In each of the circumstances listed in Policy paragraph 4(b), or otherwise, Complainant must establish that Respondent intentionally and actively registered and used the Domain Name in bad faith as provided under the Policy. And, the Respondent must have known or should have known of the Trademark.
Lack of rights or legitimate interests under Policy paragraph 4(a)(ii) does not automatically translate into a finding of bad faith under Policy paragraph 4(a)(iii). A sufficient showing under Policy paragraph 4(a)(iii) generally requires more than assertions of bad faith.
Regarding both registration and use in bad faith, the Panel finds these issues difficult to decide.

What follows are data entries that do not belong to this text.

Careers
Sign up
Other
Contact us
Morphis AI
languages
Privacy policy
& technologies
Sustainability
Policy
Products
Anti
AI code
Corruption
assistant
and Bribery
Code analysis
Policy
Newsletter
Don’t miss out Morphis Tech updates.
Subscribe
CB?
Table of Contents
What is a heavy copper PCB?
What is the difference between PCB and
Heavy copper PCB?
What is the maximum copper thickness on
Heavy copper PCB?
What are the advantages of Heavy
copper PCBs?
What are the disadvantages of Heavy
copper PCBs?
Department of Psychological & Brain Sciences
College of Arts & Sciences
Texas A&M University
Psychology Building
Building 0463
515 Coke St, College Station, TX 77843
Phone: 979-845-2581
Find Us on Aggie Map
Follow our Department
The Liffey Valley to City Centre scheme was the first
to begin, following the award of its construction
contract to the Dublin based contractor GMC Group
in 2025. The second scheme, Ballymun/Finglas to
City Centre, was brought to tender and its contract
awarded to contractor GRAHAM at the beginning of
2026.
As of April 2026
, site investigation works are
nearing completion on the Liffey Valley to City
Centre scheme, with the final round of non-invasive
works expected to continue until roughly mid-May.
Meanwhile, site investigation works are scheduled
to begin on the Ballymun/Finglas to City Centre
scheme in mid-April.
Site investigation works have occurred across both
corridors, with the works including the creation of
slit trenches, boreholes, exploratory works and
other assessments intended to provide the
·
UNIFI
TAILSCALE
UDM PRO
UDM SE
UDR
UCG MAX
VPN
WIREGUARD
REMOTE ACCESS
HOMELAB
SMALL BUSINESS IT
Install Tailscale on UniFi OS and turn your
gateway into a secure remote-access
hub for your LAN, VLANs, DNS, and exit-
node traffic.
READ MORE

Notwithstanding Complainant’s contentions regarding the duty of Respondent to conduct a trademark search or its duty to do a Google search or its duty to respond to Complainant’s cease-and-desist letter, the Panel believes that there are no such duties. What concerns the Panel is that Respondent’s web site, far from being a passive site, appears to include active links to “WD” Chinese language Linux management, operating, and cache systems available from one company, “WD Linux, Inc.” This site and these links do not trade on or imply in any way a relationship with Complainant and its ACCOR trademark. Why a software developer would attempt to gain from the reputation of a hotel and restaurant services provider is difficult for the Panel to understand.

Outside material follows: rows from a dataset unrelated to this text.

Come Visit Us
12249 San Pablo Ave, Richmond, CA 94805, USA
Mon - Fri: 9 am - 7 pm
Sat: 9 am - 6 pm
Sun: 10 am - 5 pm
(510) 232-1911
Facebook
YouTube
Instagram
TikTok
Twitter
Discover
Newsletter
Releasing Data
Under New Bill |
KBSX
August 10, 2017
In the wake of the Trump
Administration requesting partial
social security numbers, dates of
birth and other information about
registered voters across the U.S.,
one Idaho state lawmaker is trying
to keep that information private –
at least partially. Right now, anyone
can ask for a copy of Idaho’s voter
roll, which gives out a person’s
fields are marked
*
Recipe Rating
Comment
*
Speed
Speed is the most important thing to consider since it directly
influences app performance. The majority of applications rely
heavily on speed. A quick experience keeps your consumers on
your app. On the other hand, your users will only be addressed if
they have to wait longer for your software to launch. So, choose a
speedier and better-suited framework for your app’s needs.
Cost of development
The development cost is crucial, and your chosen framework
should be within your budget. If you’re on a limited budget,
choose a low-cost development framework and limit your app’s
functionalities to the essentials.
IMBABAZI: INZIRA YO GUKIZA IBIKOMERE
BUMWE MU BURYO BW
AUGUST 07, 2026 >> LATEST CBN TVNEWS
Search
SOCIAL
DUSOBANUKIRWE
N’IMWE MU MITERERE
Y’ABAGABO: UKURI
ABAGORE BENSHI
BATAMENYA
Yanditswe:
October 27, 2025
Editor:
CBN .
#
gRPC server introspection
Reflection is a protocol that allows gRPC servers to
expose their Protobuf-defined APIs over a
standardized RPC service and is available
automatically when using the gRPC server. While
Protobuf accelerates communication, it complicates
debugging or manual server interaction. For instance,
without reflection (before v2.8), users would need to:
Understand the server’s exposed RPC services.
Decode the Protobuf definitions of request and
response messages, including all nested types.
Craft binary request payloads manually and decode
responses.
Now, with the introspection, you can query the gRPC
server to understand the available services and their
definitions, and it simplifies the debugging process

The facts in the previous UDRP decisions, finding that the ACCOR trademark was famous, are also clearly distinct from those in this matter. In Accor v. Domainjet, Inc., WIPO Case No. D2012-0038, the respondent was operating in the same channels of trade as Complainant. In Accor v. Mao Jian Ting, WIPO Case No. D2012-0189, the respondent responded to a cease-and-desist letter by demanding excessive compensation for domain name transfer. In Accor and SoLuxury HMC v. Fundacion Private Whois, WIPO Case No. D2012-1654, the respondent had registered numerous domain names including the ACCOR trademark. In Accor and SoLuxury HMC v. “m on”, WIPO Case No. D2012-2262, the domain name included the word “hotel”. The bad faith of the respondent in these decisions was apparent.
What sways the Panel in deciding these issues for Complainant and against Respondent is that in this Panel’s view there is no reason for a Linux software developer to include the generic word “ecard” in a domain name. That word is inextricably linked in the public’s mind with the retail and hospitality industry and has little if any relationship to software systems. There is also no known relationship between the software developer, WD Linux, Inc., and Respondent. Given the fame of the ACCOR trademark and the absence of any defense by Respondent, the Panel must conclude that Respondent intended for some reason to unfairly trade on the goodwill of Complainant in registering and using the disputed domain name.
The Panel finds that Complainant has met its burden of proof under paragraph 4(a)(iii) of the Policy.
For the foregoing reasons, in accordance with paragraphs 4(i) of the Policy and 15 of the Rules, the Panel orders that the disputed domain name <accor-ecard.com> be cancelled.